[Description of the task]
Quote all entries in full, exactly.

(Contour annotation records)
'''

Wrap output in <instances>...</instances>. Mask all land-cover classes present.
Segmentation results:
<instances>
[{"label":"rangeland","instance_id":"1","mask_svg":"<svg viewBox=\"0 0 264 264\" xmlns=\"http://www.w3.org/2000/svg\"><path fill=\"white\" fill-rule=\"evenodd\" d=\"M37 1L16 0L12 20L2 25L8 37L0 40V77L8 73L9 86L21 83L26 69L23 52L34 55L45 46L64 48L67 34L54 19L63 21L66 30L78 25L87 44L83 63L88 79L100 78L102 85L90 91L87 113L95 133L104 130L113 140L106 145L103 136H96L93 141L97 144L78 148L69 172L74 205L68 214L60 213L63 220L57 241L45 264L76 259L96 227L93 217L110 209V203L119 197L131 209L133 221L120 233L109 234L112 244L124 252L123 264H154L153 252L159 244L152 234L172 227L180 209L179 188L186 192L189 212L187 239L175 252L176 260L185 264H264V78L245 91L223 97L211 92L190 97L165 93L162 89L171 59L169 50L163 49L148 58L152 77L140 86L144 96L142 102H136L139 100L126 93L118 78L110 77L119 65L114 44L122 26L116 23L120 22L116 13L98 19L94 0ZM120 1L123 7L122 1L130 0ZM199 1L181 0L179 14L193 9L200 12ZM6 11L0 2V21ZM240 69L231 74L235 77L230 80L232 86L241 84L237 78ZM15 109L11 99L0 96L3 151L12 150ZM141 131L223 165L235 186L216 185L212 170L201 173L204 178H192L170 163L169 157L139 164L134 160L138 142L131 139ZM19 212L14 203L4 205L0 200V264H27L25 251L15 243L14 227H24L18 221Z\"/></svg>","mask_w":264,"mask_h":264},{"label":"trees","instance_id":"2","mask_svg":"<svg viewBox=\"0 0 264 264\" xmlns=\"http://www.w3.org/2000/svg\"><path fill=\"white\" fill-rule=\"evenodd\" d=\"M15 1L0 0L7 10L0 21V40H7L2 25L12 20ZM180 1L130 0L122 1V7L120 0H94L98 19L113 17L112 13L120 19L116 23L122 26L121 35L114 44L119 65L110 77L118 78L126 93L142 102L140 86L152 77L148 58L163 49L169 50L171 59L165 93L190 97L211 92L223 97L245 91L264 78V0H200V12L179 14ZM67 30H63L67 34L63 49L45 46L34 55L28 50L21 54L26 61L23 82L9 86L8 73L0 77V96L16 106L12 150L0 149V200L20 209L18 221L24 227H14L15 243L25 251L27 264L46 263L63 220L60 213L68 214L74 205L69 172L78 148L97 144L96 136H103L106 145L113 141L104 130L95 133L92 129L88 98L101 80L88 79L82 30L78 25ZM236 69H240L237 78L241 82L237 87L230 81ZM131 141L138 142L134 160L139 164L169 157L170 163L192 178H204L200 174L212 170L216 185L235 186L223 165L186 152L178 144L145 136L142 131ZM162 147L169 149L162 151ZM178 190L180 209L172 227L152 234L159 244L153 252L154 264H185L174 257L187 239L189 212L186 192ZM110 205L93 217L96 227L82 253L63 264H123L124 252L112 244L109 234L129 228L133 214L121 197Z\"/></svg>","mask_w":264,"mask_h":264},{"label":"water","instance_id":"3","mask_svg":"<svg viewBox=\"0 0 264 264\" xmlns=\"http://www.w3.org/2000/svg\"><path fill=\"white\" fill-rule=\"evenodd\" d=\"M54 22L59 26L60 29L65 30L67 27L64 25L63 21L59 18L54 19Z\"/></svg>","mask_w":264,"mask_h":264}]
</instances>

'''

[Exercise result]
Wrap output in <instances>...</instances>. Mask all land-cover classes present.
Segmentation results:
<instances>
[{"label":"rangeland","instance_id":"1","mask_svg":"<svg viewBox=\"0 0 264 264\" xmlns=\"http://www.w3.org/2000/svg\"><path fill=\"white\" fill-rule=\"evenodd\" d=\"M37 1L16 0L12 20L2 25L8 37L0 40V77L8 73L9 86L21 83L26 69L23 52L34 55L45 46L64 48L67 34L54 19L63 21L66 30L78 25L87 44L83 63L88 79L100 78L102 85L90 91L87 113L95 133L104 130L113 140L106 145L103 136H96L93 141L97 144L78 148L69 172L74 205L68 214L60 213L63 220L57 241L45 264L76 259L96 227L93 217L110 209V203L119 197L131 209L133 221L120 233L109 234L112 244L124 252L123 264H154L153 252L159 244L152 234L172 227L180 209L179 188L186 192L189 212L187 239L175 252L176 260L185 264H264V78L245 91L223 97L211 92L190 97L165 93L162 89L171 59L169 50L163 49L148 58L152 77L140 86L144 96L142 102H136L139 100L126 93L118 78L110 77L119 65L114 44L122 26L116 23L120 22L116 13L98 19L94 0ZM120 1L123 7L122 1L130 0ZM199 1L181 0L179 14L193 9L200 12ZM6 11L0 2V21ZM240 69L231 74L235 77L230 80L232 86L241 84L237 78ZM15 109L11 99L0 96L3 151L12 150ZM141 131L223 165L235 186L216 185L212 170L201 173L204 178H192L170 163L169 157L139 164L134 160L138 142L131 139ZM19 212L14 203L4 205L0 200V264H27L25 251L15 243L14 227H24L18 221Z\"/></svg>","mask_w":264,"mask_h":264},{"label":"trees","instance_id":"2","mask_svg":"<svg viewBox=\"0 0 264 264\" xmlns=\"http://www.w3.org/2000/svg\"><path fill=\"white\" fill-rule=\"evenodd\" d=\"M15 1L0 0L7 10L0 21V40H7L2 25L12 20ZM180 1L130 0L122 1V7L120 0H94L98 19L113 17L112 13L120 19L116 23L122 26L121 35L114 44L119 65L110 77L118 78L126 93L142 102L140 86L152 77L148 58L163 49L169 50L171 59L165 93L190 97L211 92L223 97L245 91L264 78V0H200V12L179 14ZM67 30H63L67 34L63 49L45 46L34 55L28 50L21 54L26 61L23 82L9 86L8 73L0 77V96L16 106L12 150L0 149V200L20 209L18 221L24 227H14L15 243L25 251L27 264L46 263L63 220L60 213L68 214L74 205L69 172L78 148L97 144L96 136H103L106 145L113 141L104 130L95 133L92 129L88 98L101 80L88 79L82 30L78 25ZM236 69H240L237 78L241 82L237 87L230 81ZM131 141L138 142L134 160L139 164L169 157L170 163L192 178H204L200 174L212 170L216 185L235 186L223 165L186 152L178 144L145 136L142 131ZM162 147L169 149L162 151ZM178 190L180 209L172 227L152 234L159 244L153 252L154 264H185L174 257L187 239L189 212L186 192ZM110 205L93 217L96 227L82 253L63 264H123L124 252L112 244L109 234L129 228L133 214L121 197Z\"/></svg>","mask_w":264,"mask_h":264},{"label":"water","instance_id":"3","mask_svg":"<svg viewBox=\"0 0 264 264\" xmlns=\"http://www.w3.org/2000/svg\"><path fill=\"white\" fill-rule=\"evenodd\" d=\"M54 22L59 26L60 29L65 30L67 27L64 25L63 21L59 18L54 19Z\"/></svg>","mask_w":264,"mask_h":264}]
</instances>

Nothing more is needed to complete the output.